The FDA prescribing guidelines state that skin reactions have been reported with bendamustine, most often in combination with another agent (rituximab or allopurinol), so that true causality cannot be determined. However, these reactions have been reported to be severe and progressive with several deaths mentioned [8].

Several reports of bendamustine skin reactions describe underlying dermatologic features at presentation. Most described rashes develop following the first administration of bendamustine and generally worsen in severity over the following days. Biopsies often reveal a diffuse or perivascular eosinophilic infiltration within the dermis [9].

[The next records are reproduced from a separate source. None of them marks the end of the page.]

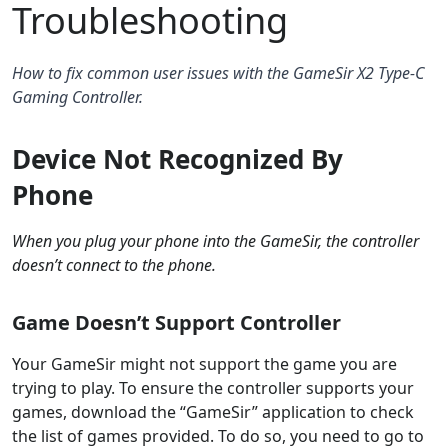
Troubleshooting
How to fix common user issues with the GameSir X2 Type-C
Gaming Controller.
Device Not Recognized By
Phone
When you plug your phone into the GameSir, the controller
doesn’t connect to the phone.
Game Doesn’t Support Controller
Your GameSir might not support the game you are
trying to play. To ensure the controller supports your
games, download the “GameSir” application to check
the list of games provided. To do so, you need to go to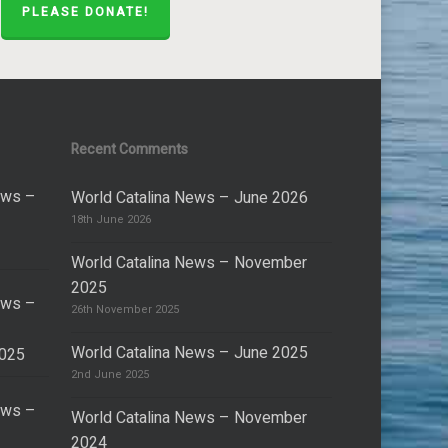
PLEASE DONATE!
Recent Comments
ews –
World Catalina News – June 2026
18th June 2026
World Catalina News – November
2025
ews –
26th November 2025
World Catalina News – June 2025
2025
2nd June 2025
ews –
World Catalina News – November
2024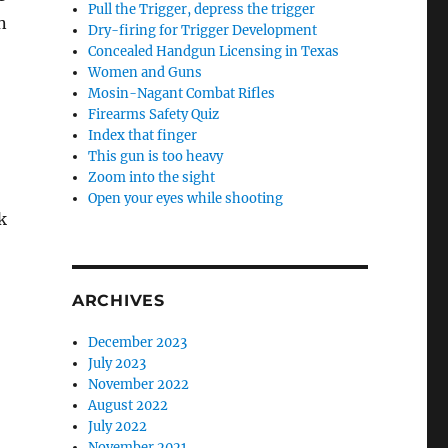
Pull the Trigger, depress the trigger
n
Dry-firing for Trigger Development
Concealed Handgun Licensing in Texas
Women and Guns
Mosin-Nagant Combat Rifles
Firearms Safety Quiz
Index that finger
This gun is too heavy
Zoom into the sight
Open your eyes while shooting
k
ARCHIVES
December 2023
July 2023
November 2022
August 2022
July 2022
November 2021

One patient with B-cell prolymphocytic leukemia developed rash with palpable purpura and hemorrhagic plaques while thrombocytopenic. This rash was preceded by a severe generalized maculopapular rash with most bendamustine skin reactions. A biopsy revealed a diffuse eosinophilic infiltrate [9]. In a case series of 16 patients with chronic lymphocytic leukemia or follicular lymphoma, over 50% of the patients developed an erythematous maculopapular rash [10]. Another case report described a severe desquamating rash involving >75% of the skin as well as oral mucosa. The rash developed 5 days after the first cycle of bendamustine. A biopsy revealed interface dermatitis with a lymphohistiocytic infiltrate [11].

In our case of DRESS syndrome, the characteristic rash appeared only 1 week after drug exposure. This led to the question of the offending agent; however, the patient did not have a reasonable alternate medication exposure. We also postulate that both the patient's lymphoma and bendamustine itself may have induced a quicker response based on already reduced immunoglobulin levels and a rapid reduction in B-cell lymphocytes. This initiating factor in the mechanism of DRESS was proposed by Criado et al. [12] and has been cited as the reason for the long latency in cases [13].

Case 2 represents the typical scenario of a drug exanthem where the causative agent is in question. Rash developed following bendamustine, but the patient was also exposed to antibiotics that are known to cause dermatologic complications. However, unlike most reported cases, rituximab was not a questionable cause, as it was not administered with the bendamustine initially. Case 3 also represents a more atypical presentation than initially reported, with a reaction after the second cycle rather than after initial exposure to the drug. However, no other causative agent was found.